A cross-sectional study was conducted across 10 provinces using data from the Canadian Community Health Survey (CCHS). The study compared five different measures of access and utilization across a continuum of rural-urban areas in Canada: having had an influenza vaccination in the previous two years; having seen a family physician in the previous 12 months; having seen a specialist physician (other than an eye doctor) in the previous 12 months; self-perceived unmet need in the previous 12 months; and having a regular medical doctor. The authors also controlled for other variables, such as location of residence at the levels of province, health region and community.

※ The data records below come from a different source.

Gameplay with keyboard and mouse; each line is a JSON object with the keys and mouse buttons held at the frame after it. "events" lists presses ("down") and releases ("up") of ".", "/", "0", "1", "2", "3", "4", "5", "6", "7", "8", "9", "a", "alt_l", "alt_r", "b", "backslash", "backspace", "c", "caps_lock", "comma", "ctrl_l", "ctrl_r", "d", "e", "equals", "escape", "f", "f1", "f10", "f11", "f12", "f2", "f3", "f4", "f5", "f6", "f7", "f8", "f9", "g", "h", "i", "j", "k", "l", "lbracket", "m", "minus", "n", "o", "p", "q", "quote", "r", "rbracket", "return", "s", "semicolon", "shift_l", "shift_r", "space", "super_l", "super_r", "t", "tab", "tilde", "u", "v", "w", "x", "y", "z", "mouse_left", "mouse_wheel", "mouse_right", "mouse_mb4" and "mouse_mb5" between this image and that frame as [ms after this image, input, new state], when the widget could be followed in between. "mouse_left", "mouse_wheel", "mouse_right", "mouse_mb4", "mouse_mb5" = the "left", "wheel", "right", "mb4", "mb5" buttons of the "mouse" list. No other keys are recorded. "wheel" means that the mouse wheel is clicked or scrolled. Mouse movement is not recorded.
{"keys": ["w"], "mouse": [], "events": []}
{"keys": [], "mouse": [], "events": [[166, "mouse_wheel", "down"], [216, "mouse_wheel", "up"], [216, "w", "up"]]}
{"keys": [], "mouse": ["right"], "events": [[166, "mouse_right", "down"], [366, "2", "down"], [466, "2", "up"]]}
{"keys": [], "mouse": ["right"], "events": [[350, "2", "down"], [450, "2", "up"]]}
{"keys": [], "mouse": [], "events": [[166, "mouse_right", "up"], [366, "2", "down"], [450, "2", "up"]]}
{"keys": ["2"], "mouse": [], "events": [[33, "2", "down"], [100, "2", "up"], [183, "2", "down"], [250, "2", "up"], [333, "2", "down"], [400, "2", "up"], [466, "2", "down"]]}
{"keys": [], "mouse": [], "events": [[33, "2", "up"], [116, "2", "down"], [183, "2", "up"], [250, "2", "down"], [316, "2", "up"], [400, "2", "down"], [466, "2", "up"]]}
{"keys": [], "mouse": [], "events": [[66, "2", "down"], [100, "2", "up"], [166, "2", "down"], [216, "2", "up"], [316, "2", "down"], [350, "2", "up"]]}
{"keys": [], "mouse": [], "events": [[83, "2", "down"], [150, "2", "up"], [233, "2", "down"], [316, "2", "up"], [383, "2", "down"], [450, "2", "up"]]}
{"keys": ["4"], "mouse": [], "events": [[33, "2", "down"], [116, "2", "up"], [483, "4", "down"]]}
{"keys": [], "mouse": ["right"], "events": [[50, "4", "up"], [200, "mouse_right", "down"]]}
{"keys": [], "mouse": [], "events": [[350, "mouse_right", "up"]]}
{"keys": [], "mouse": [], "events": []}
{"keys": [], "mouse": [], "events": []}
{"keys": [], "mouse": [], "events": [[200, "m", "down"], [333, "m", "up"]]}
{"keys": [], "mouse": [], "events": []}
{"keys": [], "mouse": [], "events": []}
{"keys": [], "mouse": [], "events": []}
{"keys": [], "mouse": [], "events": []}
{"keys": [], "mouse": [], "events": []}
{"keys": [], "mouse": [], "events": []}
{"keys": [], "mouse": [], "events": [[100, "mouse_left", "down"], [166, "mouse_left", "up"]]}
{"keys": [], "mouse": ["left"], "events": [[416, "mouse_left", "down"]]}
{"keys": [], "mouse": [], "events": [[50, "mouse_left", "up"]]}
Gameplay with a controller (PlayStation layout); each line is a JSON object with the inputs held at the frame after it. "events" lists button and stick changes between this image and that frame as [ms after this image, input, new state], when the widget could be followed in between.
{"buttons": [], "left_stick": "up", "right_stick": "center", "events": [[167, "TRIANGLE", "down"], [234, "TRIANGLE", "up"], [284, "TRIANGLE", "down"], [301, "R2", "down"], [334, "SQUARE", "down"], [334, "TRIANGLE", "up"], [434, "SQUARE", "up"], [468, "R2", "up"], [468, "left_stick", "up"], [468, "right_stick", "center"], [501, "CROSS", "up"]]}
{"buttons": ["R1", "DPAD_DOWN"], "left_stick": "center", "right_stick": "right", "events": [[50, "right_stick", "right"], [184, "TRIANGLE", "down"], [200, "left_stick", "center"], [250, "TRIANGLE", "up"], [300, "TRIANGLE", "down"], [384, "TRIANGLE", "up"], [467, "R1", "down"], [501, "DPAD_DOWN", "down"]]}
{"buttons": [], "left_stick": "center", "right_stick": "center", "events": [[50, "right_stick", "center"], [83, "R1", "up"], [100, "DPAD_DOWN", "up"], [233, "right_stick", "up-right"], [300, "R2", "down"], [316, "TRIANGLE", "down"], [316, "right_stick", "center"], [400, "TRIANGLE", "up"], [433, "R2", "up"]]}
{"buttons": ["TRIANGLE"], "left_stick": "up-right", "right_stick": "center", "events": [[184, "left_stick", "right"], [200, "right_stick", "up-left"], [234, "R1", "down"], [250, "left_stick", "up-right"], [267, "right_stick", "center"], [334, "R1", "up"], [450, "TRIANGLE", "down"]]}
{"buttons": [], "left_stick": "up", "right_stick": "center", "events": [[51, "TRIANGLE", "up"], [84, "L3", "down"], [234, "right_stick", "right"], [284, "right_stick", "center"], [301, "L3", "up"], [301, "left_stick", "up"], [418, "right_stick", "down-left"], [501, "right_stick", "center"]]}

After adjusting for several mitigating factors, the authors found that:
- People living in the most urban centres were more likely to have seen a specialist,
- Those in rural communities had a lower chance of receiving a flu shot and having a regular medical doctor, and
- People in any of the rural categories were less likely to report unmet needs.
The authors point out that inequity to access in care along the rural-urban continuum can be masked when an evaluation is done at a very large scale using gross indicators, rather than specific measures of access and utilization.
See “An Evaluation of Access to Health Care Services along the Rural-Urban Continuum in Canada,” BMC Health Services Research (January 31, 2011; 11), available at www.biomedcentral.com.